Он потоптался у стола, все еще не решаясь уходить, хотя по
протоколу пора убираться из кабинета, у президента страны день расчерчен по
минутам.
– Дмитрий Дмитриевич, – сказал наконец
нерешительно, – и все же надо учесть ошибки предшественников.
– Каких? – спросил я.
– Строителей коммунизма.
Я отмахнулся:
– Шутите? Они строили, а я только стараюсь удержать
страну от растаскивания по кускам.
– Но у них тоже власть была в руках вся, – подчеркнул
Каганов. – Но удержать ее не смогли.
– Была война, – ответил я просто. Каганов смотрел
непонимающим взором, я пояснил со вздохом: – Шла третья мировая война, но у нас
ее не замечали.
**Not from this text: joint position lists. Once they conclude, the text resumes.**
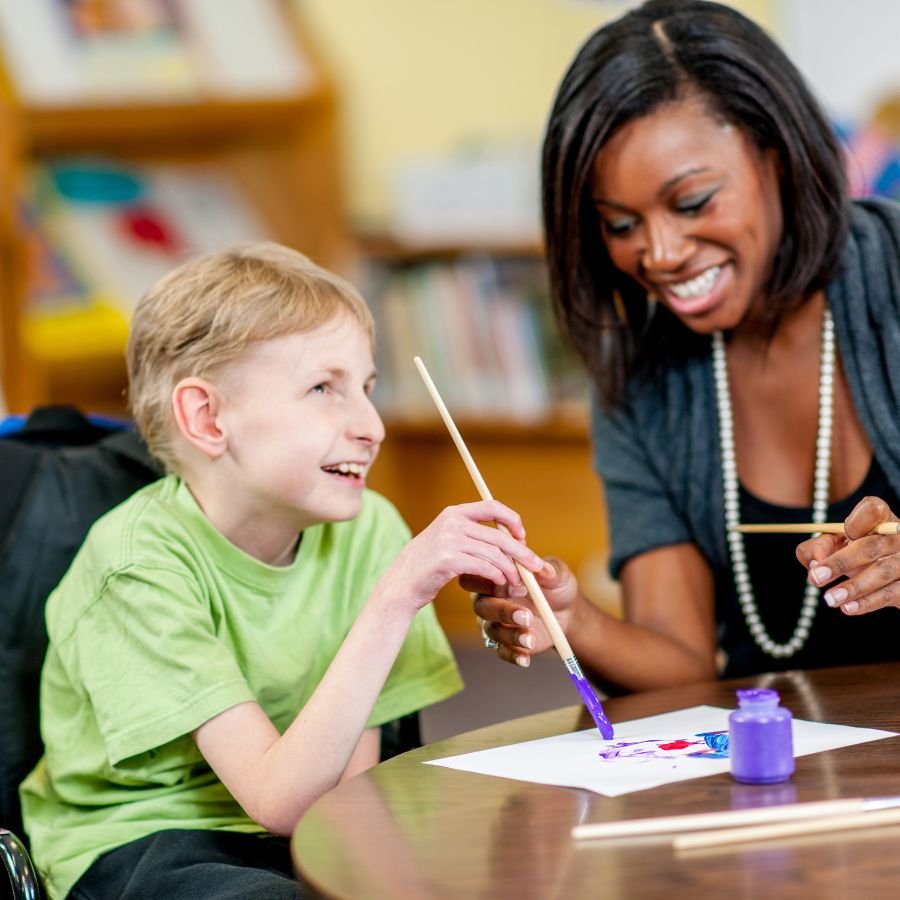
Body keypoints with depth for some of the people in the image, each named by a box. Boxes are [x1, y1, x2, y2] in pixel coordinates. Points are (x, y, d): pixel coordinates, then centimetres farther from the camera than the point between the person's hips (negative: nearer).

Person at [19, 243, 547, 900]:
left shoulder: (366, 532, -6)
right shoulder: (144, 564, -21)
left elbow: (349, 788, 0)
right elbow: (282, 801, -28)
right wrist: (396, 600, -35)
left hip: (292, 840, 5)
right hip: (133, 840, -5)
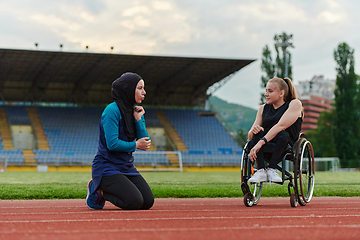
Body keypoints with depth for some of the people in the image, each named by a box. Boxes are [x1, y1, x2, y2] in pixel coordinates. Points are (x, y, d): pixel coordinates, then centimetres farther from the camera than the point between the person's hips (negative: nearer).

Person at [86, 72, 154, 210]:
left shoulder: (135, 111, 9)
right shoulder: (112, 110, -15)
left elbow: (145, 143, 3)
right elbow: (112, 144, -22)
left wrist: (139, 119, -5)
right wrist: (135, 145, -9)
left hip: (126, 167, 8)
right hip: (107, 166, -8)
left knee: (148, 202, -3)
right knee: (134, 202, -22)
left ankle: (105, 189, 15)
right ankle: (98, 191, 2)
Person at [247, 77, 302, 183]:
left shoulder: (294, 104, 0)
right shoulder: (263, 109, 17)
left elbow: (280, 126, -17)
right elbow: (250, 136, 11)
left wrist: (261, 142, -28)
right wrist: (252, 131, -16)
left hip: (286, 147, -4)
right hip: (265, 148, 5)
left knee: (283, 135, -34)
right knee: (257, 132, -24)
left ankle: (271, 169, -31)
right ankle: (261, 171, -33)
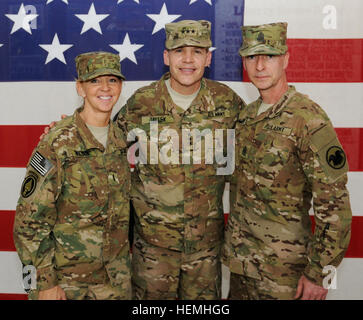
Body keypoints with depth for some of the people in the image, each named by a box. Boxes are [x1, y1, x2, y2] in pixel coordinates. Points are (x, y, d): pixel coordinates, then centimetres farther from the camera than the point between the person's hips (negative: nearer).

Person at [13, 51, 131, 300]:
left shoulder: (120, 138, 2)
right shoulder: (58, 143, -15)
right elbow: (30, 219, -14)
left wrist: (124, 261, 12)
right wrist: (46, 280, -14)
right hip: (67, 276, -4)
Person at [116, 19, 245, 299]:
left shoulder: (227, 102, -3)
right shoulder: (141, 103, -6)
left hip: (207, 240, 2)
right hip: (153, 239, -1)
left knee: (205, 295, 17)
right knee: (153, 295, 13)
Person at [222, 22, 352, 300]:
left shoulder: (309, 119, -18)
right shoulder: (247, 115, 6)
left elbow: (334, 205, -18)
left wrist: (320, 272, -16)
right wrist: (231, 241, 16)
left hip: (282, 268, -7)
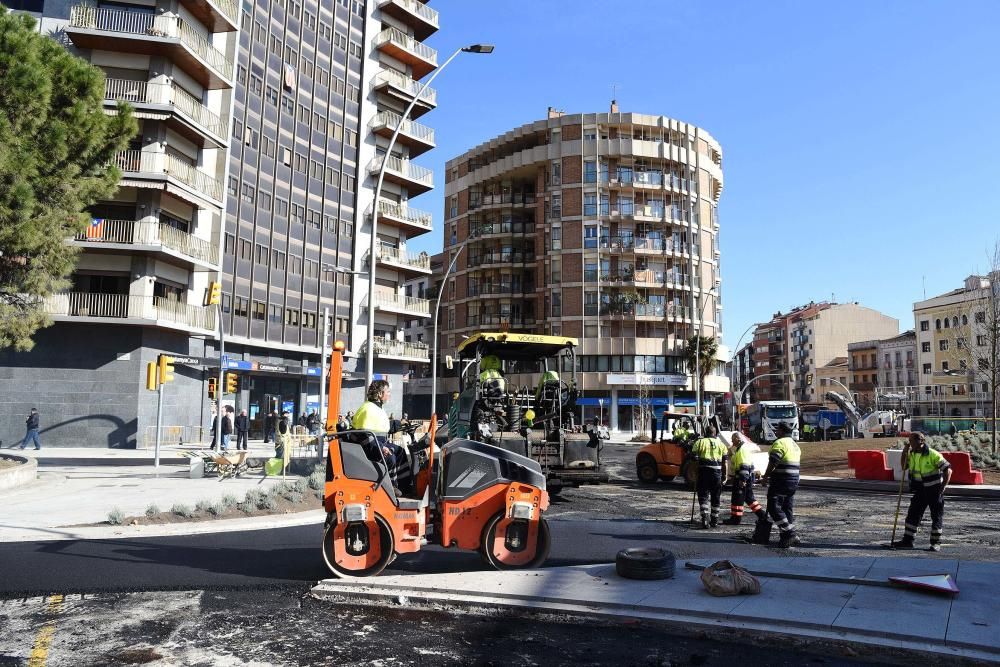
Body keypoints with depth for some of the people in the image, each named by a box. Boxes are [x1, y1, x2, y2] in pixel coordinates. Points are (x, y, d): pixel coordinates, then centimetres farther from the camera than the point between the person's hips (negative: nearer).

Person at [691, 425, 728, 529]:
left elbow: (694, 458, -1)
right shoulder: (721, 444, 12)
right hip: (717, 472, 2)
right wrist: (724, 477, 11)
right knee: (715, 497, 13)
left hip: (704, 471, -2)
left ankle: (705, 517, -14)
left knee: (703, 496, 3)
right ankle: (714, 520, 21)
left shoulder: (700, 442, 4)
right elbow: (725, 462, 9)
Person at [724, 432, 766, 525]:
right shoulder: (741, 448, 17)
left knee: (737, 497, -3)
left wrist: (743, 479, -24)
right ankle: (762, 514, 19)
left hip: (742, 477, -11)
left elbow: (745, 466, -22)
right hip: (748, 476, 11)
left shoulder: (742, 449, -16)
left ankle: (735, 518, 2)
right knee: (749, 497, 16)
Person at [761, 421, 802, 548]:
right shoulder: (796, 445, 19)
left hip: (781, 481, -9)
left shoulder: (779, 443, -11)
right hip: (794, 481, 9)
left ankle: (789, 534, -13)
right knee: (788, 509, 12)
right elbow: (794, 464, 20)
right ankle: (789, 537, 12)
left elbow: (773, 462, -18)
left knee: (774, 507, -7)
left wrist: (766, 476, -7)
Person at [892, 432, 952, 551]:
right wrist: (904, 453, -3)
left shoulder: (933, 454, -18)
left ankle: (936, 543, 13)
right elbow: (904, 467, 12)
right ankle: (907, 540, 8)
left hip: (934, 490, -6)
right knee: (913, 514, 4)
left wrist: (943, 487, -18)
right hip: (920, 490, 6)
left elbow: (948, 469, -16)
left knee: (937, 516, 4)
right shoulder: (911, 454, 2)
Как перед Второй наши генералы по старинке еще готовили кавалерию…
помните, наши казаки мчались с саблями в руках на немецкие танки?.. так и
третью все представляли в виде запущенных навстречу друг другу
межконтинентальных ракет с ядерными боеголовками. А она уже шла…
Его глаза оставались круглыми, я умолк, чувствуя тоску и
тяжесть в груди. Если даже он не понимает, то откуда понять простым людям, что
треть жизни работают, треть спят, а оставшейся жизни едва хватает, чтобы
кое-как управляться с мириадами житейских мелочей?